Durante los últimos años se ha dedicado en gran medida a
trabajar el periodismo narrativo. Es cronista de las revistas SoHo y Gatopardo, y corresponsal en Colombia de la revista alemana Ecos. Sus trabajos han aparecido
también en Etiqueta Negra, El Malpensante, Arcadia, El Tiempo, Credencial
y Cromos, entre otras publicaciones.
Ha publicado los libros El Oro y la Oscuridad. La vida gloriosa y trágica de Kid Pambelé, De un
hombre obligado a levantarse con el pie derecho y otras crónicas, La eterna
parranda (crónicas 1997-2011), Los
golpes de la esperanza y Diez
juglares en su patio, este último en compañía de Jorge García Usta.
Ha sido incluido en numerosas antologías nacionales e
internacionales de crónica:
- «Lo mejor del
periodismo de América Latina» (FNPI y Fondo de Cultura Económica, 2006)
- «Crónicas latinoamericanas: periodismo al
límite» (Fundación Educativa San Judas, Costa Rica. 2008)
- «Antología de grandes reportajes
colombianos» (Aguilar 2001)
- «Antología de grandes crónicas colombianas»
(Aguilar, 2004)
- «Historia de una mujer bomba y otras
crónicas de América Latina». (Uqbar Editores. Chile)
- "La pasión de contar.

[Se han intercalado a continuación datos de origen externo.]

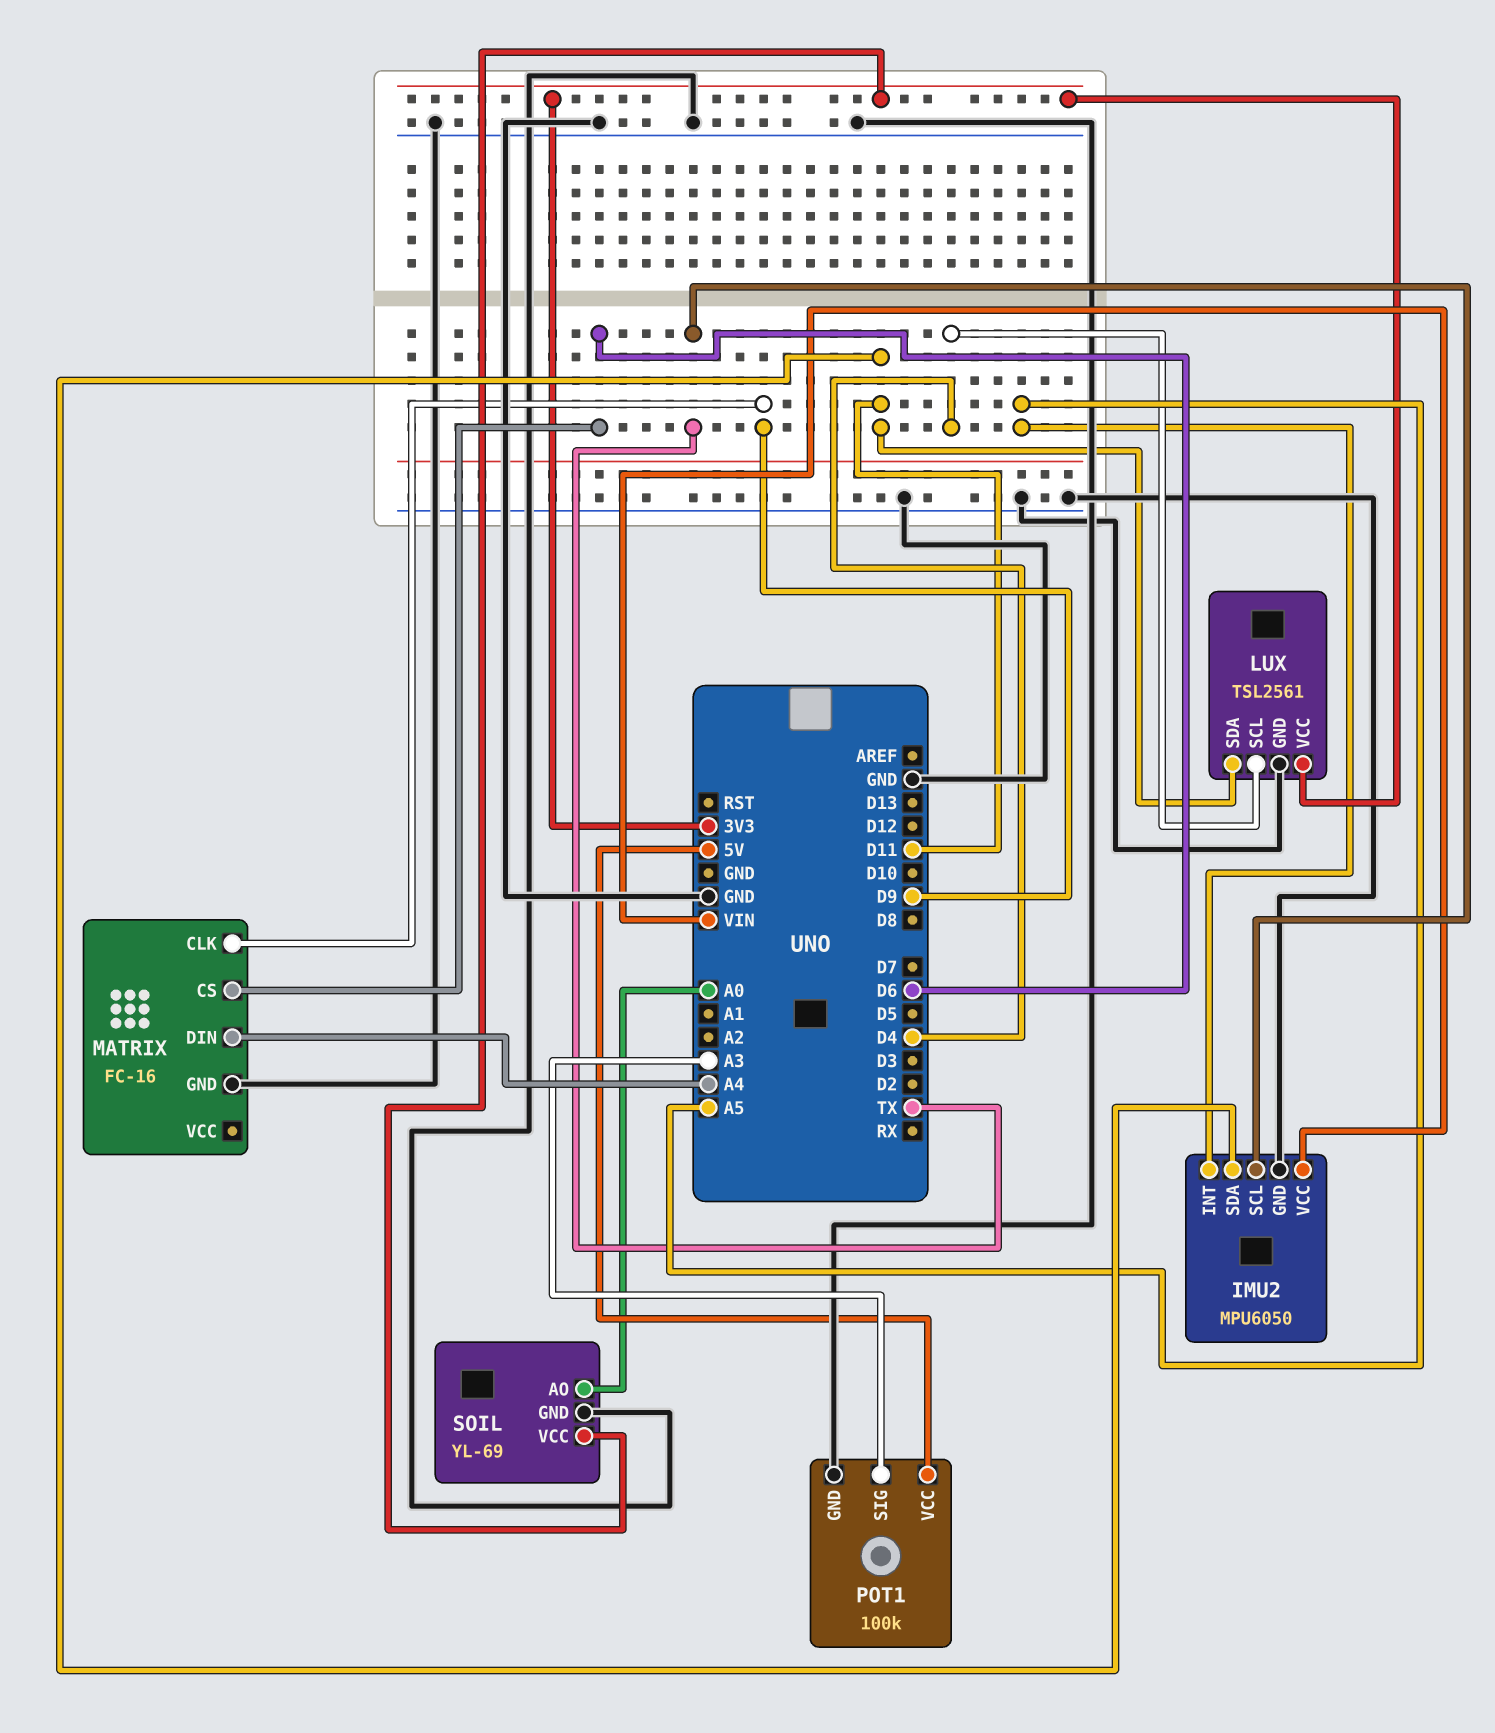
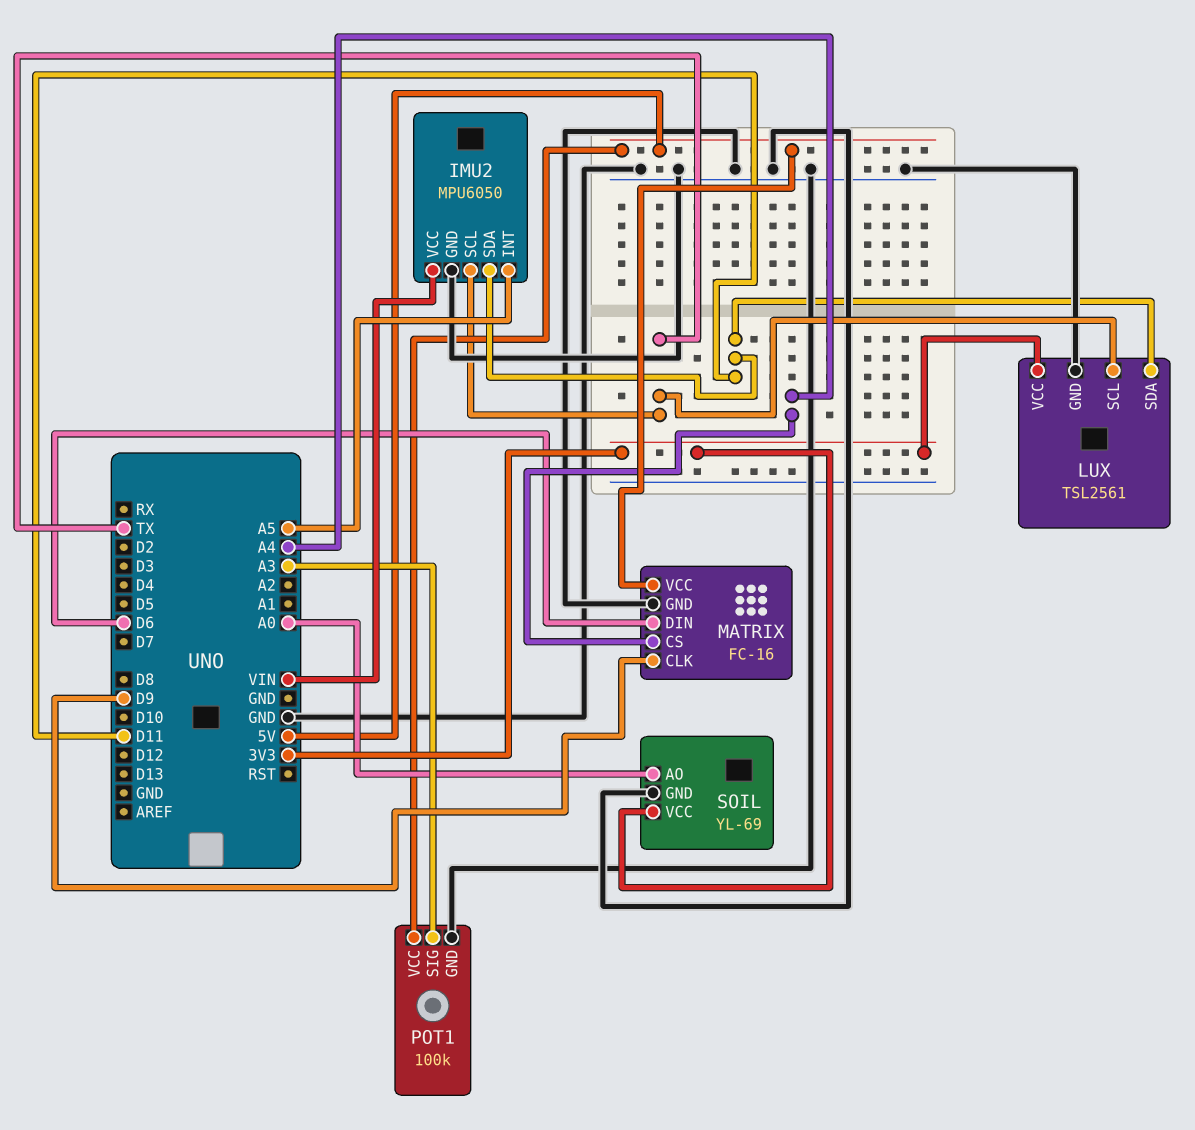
LUX pin SCL: D4 -> TX
MATRIX pin CS: D6 -> A4
MATRIX pin DIN: A4 -> D6
MATRIX pin VCC: none -> 5V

El periodismo
narrativo en Colombia. 1638-2000». (Hombre Nuevo Editores y Editorial
Universidad de Antioquia. 2010)
- «Domadores de
historias. Conversaciones con grandes cronistas de América Latina» Ediciones
Universidad Finis Terrae, Chile, 2010)
- «Antología de crónica latinoamericana
actual» (Alfaguara, Madrid, 2012)
- «Mejor que ficción. Crónicas ejemplares»
(Anagrama, Madrid, 2012)
- Su crónica La víctima del paseo, que narra su drama
personal al ser víctima de un ‘secuestro express’, fue publicada por la
Universidad de Rütgers en el libro Citizens of fear.
- Su perfil El testamento del viejo Mile, sobre el
juglar vallenato Emiliano Zuleta, figura en la antología Lo mejor del periodismo de América Latina.
- «Verdammter süden» (Editorial Suhrkamp,
Berlín, Alemania, 2014)
- «Hechos para contar. Conversaciones con 10
periodistas» (Editorial Debate, Colombia, 2014)
- Su crónica Queens
futbol fue incluida en la antología «The
football crónicas», publicada en Londres, 2014.
Ha ganado, entre otras distinciones, el Premio Internacional de Periodismo Rey de
España, el Premio Nacional de
Periodismo Simón Bolívar (cinco veces),
el Premio al Mejor Libro de Periodismo
del Año (otorgado por la Cámara Colombiana del Libro), el Premio a la Excelencia de la Sociedad
Interamericana de Prensa (SIP) (dos veces), el Premio de Periodismo Ortega y Gasset y el Premio al Mejor Documental en la II Jornada Iberoamericana de
Televisión, celebrada en Cuba.
Alberto
Salcedo Ramos es maestro de crónica de la Fundación para el Nuevo Periodismo
Iberoamericano (FNPI) y dicta talleres de periodismo narrativo en varios
países.
(Biografía extractada del blog eltriunfodearciniegas.blogspot.com.co )
El registro gráfico que ilustra el texto hace parte de las treinta imágenes ganadoras de las cinco últimas convocatoria de fotografía que anualmente realiza el Carnaval S.A.S. para reconocer el trabajo de los cultores de la imagen, quien a través de sus lentes imprimen la magia, el color y el esplendor del Caribe representado en su máxima y alegórica fiesta, declarada en 2003 como Obra Maestra del Patrimonio Oral e Inmaterial de la Humanidad, por parte de UNESCO. La muestra se encuentra expuesta, para deleite del público, en el pasaje de San Diego de la capital de la República, que conecta la iglesia que lleva el mismo nombre con el emblemático Hotel Tequendama.